- [YOUR GOAL]:
Please reproduce the text of every row below word for word, leaving out the pictures.

- [INFORMATION GIVEN]:
######

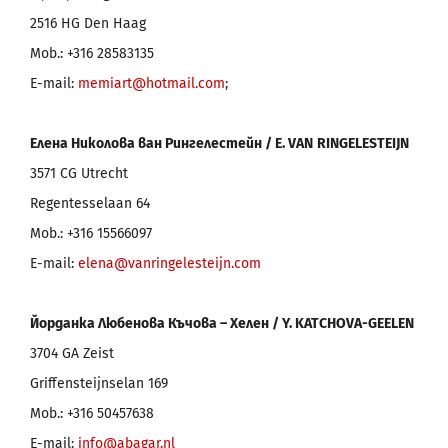
2516 HG Den Haag
Mob.: +316 28583135
E-mail:
memiart@hotmail.com
;
Елена Николова ван Рингелестейн /
E
.
VAN
RINGELESTEIJN
3571 CG Utrecht
Regentesselaan 64
Mob.: +316 15566097
E-mail:
elena@vanringelesteijn.com
Йорданка Любенова Къчова – Хелен /
Y
.
KATCHOVA
-
GEELEN
3704 GA Zeist
Griffensteijnselan 169
Mob.: +316 50457638
E-mail:
info@abagar.nl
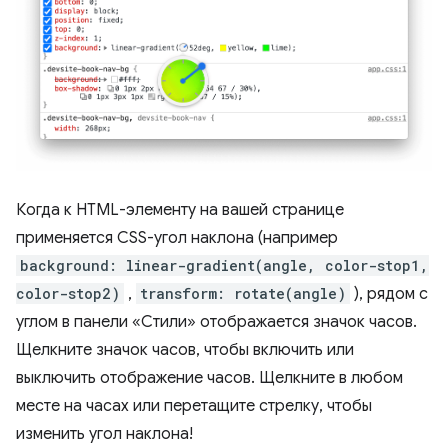
Когда к HTML-элементу на вашей странице
применяется CSS-угол наклона (например
background: linear-gradient(angle, color-stop1,
color-stop2)
,
transform: rotate(angle)
), рядом с
углом в панели «Стили» отображается значок часов.
Щелкните значок часов, чтобы включить или
выключить отображение часов. Щелкните в любом
месте на часах или перетащите стрелку, чтобы
изменить угол наклона!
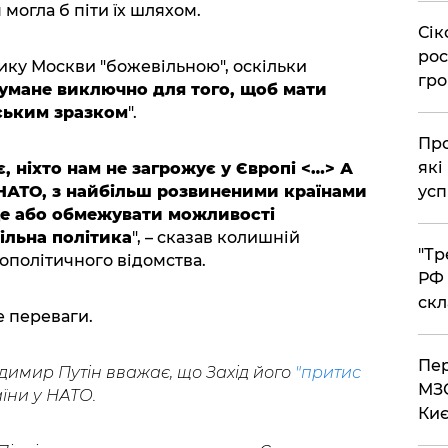
 могла б піти їх шляхом.
​Сі
рос
ку Москви "божевільною", оскільки
гро
умане виключно для того, щоб мати
ським зразком
".
​Пр
які
 ніхто нам не загрожує у Європі <…> А
усп
 НАТО, з найбільш розвиненими країнами
 це або обмежувати можливості
ільна політика
", – сказав колишній
​"Т
ополітичного відомства.
РФ 
скл
 переваги.
​Пе
имир Путін вважає, що Захід його
"притис
МЗС
їни у НАТО.
Киє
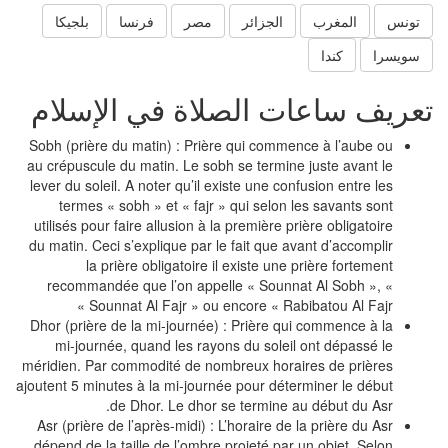
تونس
المغرب
الجزائر
مصر
فرنسا
بلجيكا
سويسرا
كندا
عريف ساعات الصلاة في الإسلام
Sobh (prière du matin) : Prière qui commence à l’aube ou
au crépuscule du matin. Le sobh se termine juste avant le
lever du soleil. A noter qu’il existe une confusion entre les
termes « sobh » et « fajr » qui selon les savants sont
utilisés pour faire allusion à la première prière obligatoire
du matin. Ceci s’explique par le fait que avant d’accomplir
la prière obligatoire il existe une prière fortement
recommandée que l’on appelle « Sounnat Al Sobh », «
Sounnat Al Fajr » ou encore « Rabibatou Al Fajr »
Dhor (prière de la mi-journée) : Prière qui commence à la
mi-journée, quand les rayons du soleil ont dépassé le
méridien. Par commodité de nombreux horaires de prières
ajoutent 5 minutes à la mi-journée pour déterminer le début
de Dhor. Le dhor se termine au début du Asr.
Asr (prière de l’après-midi) : L’horaire de la prière du Asr
dépend de la taille de l’ombre projeté par un objet. Selon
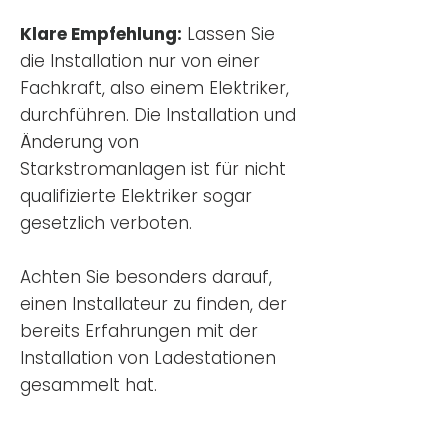
Klare Empfehlung:
Lassen Sie
die Installation nur von einer
Fachkraft, also einem Elektriker,
durchführen. Die Installation und
Änderung von
Starkstromanlagen ist für nicht
qualifizierte Elektriker sogar
gesetzlich verboten.
Achten Sie besonders darauf,
einen Installateur zu finden, der
bereits Erfahrungen mit der
Installation von Ladestationen
gesammelt hat.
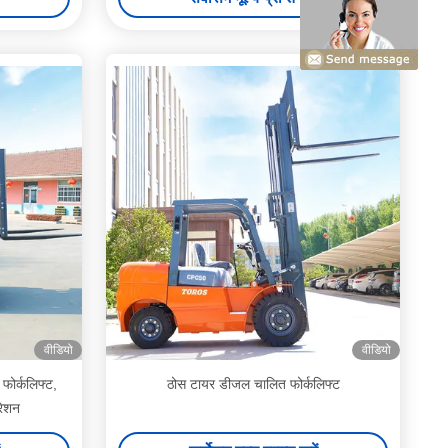
वीडियो
वीडियो
फोर्कलिफ्ट,
ठोस टायर डीजल चालित फोर्कलिफ्ट
रेशन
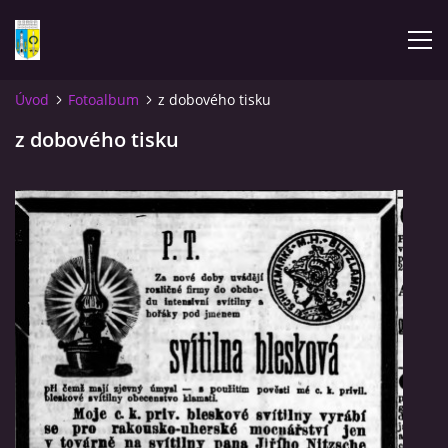
Úvod
Fotoalbum
z dobového tisku
ÚVOD
z dobového tisku
NOVINKY
FOTOALBUM
KOMENTÁŘE
KONTAKT
KNIHA MIKULÁŠOVICE - NIXDORF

######

- [YOUR RESPONSE]:
2516 HG Den Haag
Mob.: +316 28583135
E-mail:
memiart@hotmail.com
;
Елена Николова ван Рингелестейн /
E
.
VAN
RINGELESTEIJN
3571 CG Utrecht
Regentesselaan 64
Mob.: +316 15566097
E-mail:
elena@vanringelesteijn.com
Йорданка Любенова Къчова – Хелен /
Y
.
KATCHOVA
-
GEELEN
3704 GA Zeist
Griffensteijnselan 169
Mob.: +316 50457638
E-mail:
info@abagar.nl
Когда к HTML-элементу на вашей странице
применяется CSS-угол наклона (например
background: linear-gradient(angle, color-stop1,
color-stop2)
,
transform: rotate(angle)
), рядом с
углом в панели «Стили» отображается значок часов.
Щелкните значок часов, чтобы включить или
выключить отображение часов. Щелкните в любом
месте на часах или перетащите стрелку, чтобы
изменить угол наклона!
 могла б піти їх шляхом.
​Сі
рос
ку Москви "божевільною", оскільки
гро
умане виключно для того, щоб мати
ським зразком
".
​Пр
які
 ніхто нам не загрожує у Європі <…> А
усп
 НАТО, з найбільш розвиненими країнами
 це або обмежувати можливості
ільна політика
", – сказав колишній
​"Т
ополітичного відомства.
РФ 
скл
 переваги.
​Пе
имир Путін вважає, що Захід його
"притис
МЗС
їни у НАТО.
Киє
تونس
المغرب
الجزائر
مصر
فرنسا
بلجيكا
سويسرا
كندا
عريف ساعات الصلاة في الإسلام
Sobh (prière du matin) : Prière qui commence à l’aube ou
au crépuscule du matin. Le sobh se termine juste avant le
lever du soleil. A noter qu’il existe une confusion entre les
termes « sobh » et « fajr » qui selon les savants sont
utilisés pour faire allusion à la première prière obligatoire
du matin. Ceci s’explique par le fait que avant d’accomplir
la prière obligatoire il existe une prière fortement
recommandée que l’on appelle « Sounnat Al Sobh », «
Sounnat Al Fajr » ou encore « Rabibatou Al Fajr »
Dhor (prière de la mi-journée) : Prière qui commence à la
mi-journée, quand les rayons du soleil ont dépassé le
méridien. Par commodité de nombreux horaires de prières
ajoutent 5 minutes à la mi-journée pour déterminer le début
de Dhor. Le dhor se termine au début du Asr.
Asr (prière de l’après-midi) : L’horaire de la prière du Asr
dépend de la taille de l’ombre projeté par un objet. Selon
Klare Empfehlung:
Lassen Sie
die Installation nur von einer
Fachkraft, also einem Elektriker,
durchführen. Die Installation und
Änderung von
Starkstromanlagen ist für nicht
qualifizierte Elektriker sogar
gesetzlich verboten.
Achten Sie besonders darauf,
einen Installateur zu finden, der
bereits Erfahrungen mit der
Installation von Ladestationen
gesammelt hat.
वीडियो
वीडियो
फोर्कलिफ्ट,
ठोस टायर डीजल चालित फोर्कलिफ्ट
रेशन
Úvod
Fotoalbum
z dobového tisku
ÚVOD
z dobového tisku
NOVINKY
FOTOALBUM
KOMENTÁŘE
KONTAKT
KNIHA MIKULÁŠOVICE - NIXDORF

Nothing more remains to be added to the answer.